Interpretation of results:
other: activation of dendritic cells negative according to OECD 442E
Conclusions:
Under the conditions of the Human Cell Line Activation Test the test substance did not increase the expression of CD54 or CD86, cell surface markers associated with the process of activation of monocytes and dendritic cells. Based on this result, the h-CLAT prediction is considered negative for skin sensitisation.
Executive summary:

Dendritic cell response of the test substance was investigated by a Human Cell Line Activation Test (h-CLAT) according to OECD Guideline 442E and in compliance with GLP (2017). The test substance did not increase the expression of the cell suface marker CD54 and CD86 to greater than 200% and 150%, respectively in two independent experiments. Thus, the h-CLAT prediction for activation of dendritic cells is considered negative.

Endpoint conclusion
Endpoint conclusion:
no adverse effect observed (not sensitising)
Additional information:

Protein reactivity of the test substance was determined in a Direct Peptide Reactivity Assay (DPRA) according to OECD Guideline 442C and in compliance with GLP (2017). The overall mean percentage of cystein and lysine depletion was 0.536% and therefore the test substance showed no or minimal peptide reactivity (mean % depletion 6.38%).

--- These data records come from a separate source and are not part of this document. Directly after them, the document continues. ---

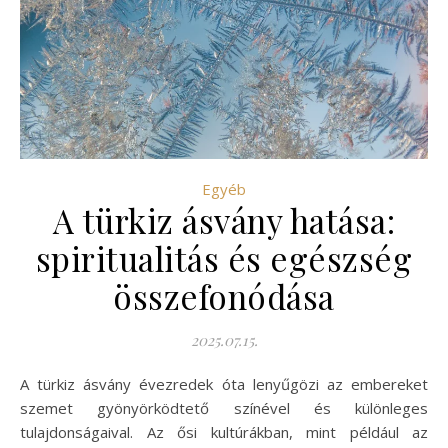
Egyéb
A türkiz ásvány hatása:
spiritualitás és egészség
összefonódása
2025.07.15.
A türkiz ásvány évezredek óta lenyűgözi az embereket
szemet gyönyörködtető színével és különleges
tulajdonságaival. Az ősi kultúrákban, mint például az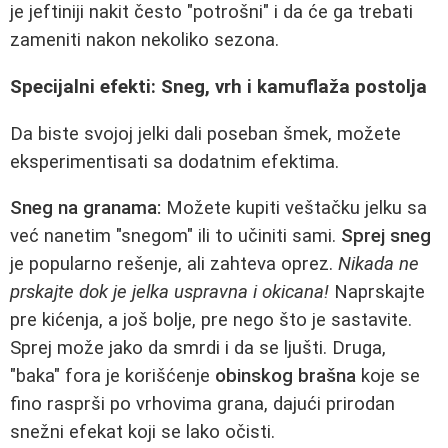
je jeftiniji nakit često "potrošni" i da će ga trebati
zameniti nakon nekoliko sezona.
Specijalni efekti: Sneg, vrh i kamuflaža postolja
Da biste svojoj jelki dali poseban šmek, možete
eksperimentisati sa dodatnim efektima.
Sneg na granama:
Možete kupiti veštačku jelku sa
već nanetim "snegom" ili to učiniti sami.
Sprej sneg
je popularno rešenje, ali zahteva oprez.
Nikada ne
prskajte dok je jelka uspravna i okicana!
Naprskajte
pre kićenja, a još bolje, pre nego što je sastavite.
Sprej može jako da smrdi i da se ljušti. Druga,
"baka" fora je korišćenje
obinskog brašna
koje se
fino rasprši po vrhovima grana, dajući prirodan
snežni efekat koji se lako očisti.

In a second study, the activation of keratinocytes of the test substance was investigated in an ARE-Nrf2 Luciferase Test (LuSens) in the transgenic KeratinoSens™ cell line according to OECD Guideline 442D and in compliance with GLP (2017). In the first experiment, a max luciferase activity induction (Imax) of 1.27 was determined at a concentration of 2000 µM. The corresponding cell viability was 87.9%. In the second experiment, a max luciferase activity (Imax) induction of 1.98 was determined at a test item concentration of 62.50 µM. The corresponding cell viability was 64.3%. Induction of the luciferase activity above 1.5 could already be observed starting at a concentration of 0.98 µM, oscillating around the threshold of 1.5 in the following concentration steps. Since the induction followed no dose response relationship, this induction was considered to be not biologically relevant. No EC1.5 was calculated. The test substance did not induce luciferase activity in the transgenic KeratinoSensTM cell line in at least two independent experimental runs.

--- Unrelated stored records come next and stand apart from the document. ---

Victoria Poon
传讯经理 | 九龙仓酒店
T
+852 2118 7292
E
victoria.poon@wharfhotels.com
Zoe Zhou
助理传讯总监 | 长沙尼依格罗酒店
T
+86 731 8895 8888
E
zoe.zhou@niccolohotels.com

In a third study, dendritic cell response of the test substance was investigated by a Human Cell Line Activation Test (h-CLAT) according to OECD Guideline 442E and in compliance with GLP (2017). The test substance did not increase the expression of the cell suface marker CD54 and CD86 to greater than 200% and 150%, respectively in two independent experiments. Thus, the h-CLAT prediction for activation of dendritic cells is considered negative.

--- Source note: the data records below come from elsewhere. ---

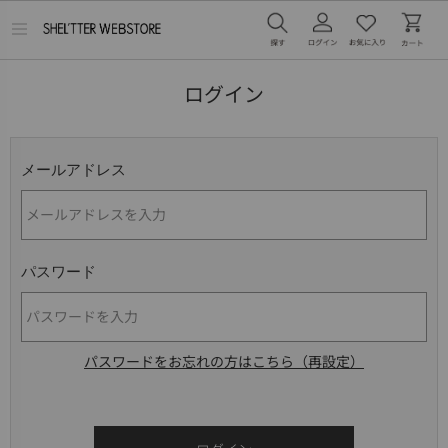
メ
ニ
ュ
ー
ログイン
を
開
く
メールアドレス
パスワード
パスワードをお忘れの方はこちら（再設定）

Based on a weight of evidence approach considering three negative results in the in vitro test battery, the test substance is not considered to be a skin sensitiser.

Justification for classification or non-classification

The available data on skin sensitisation of the test substance do not indicate skin sensitisation potential for the test item and are conclusive but not sufficient for classification.

The data do not meet the criteria for classification according to Regulation (EC) 1272/2008.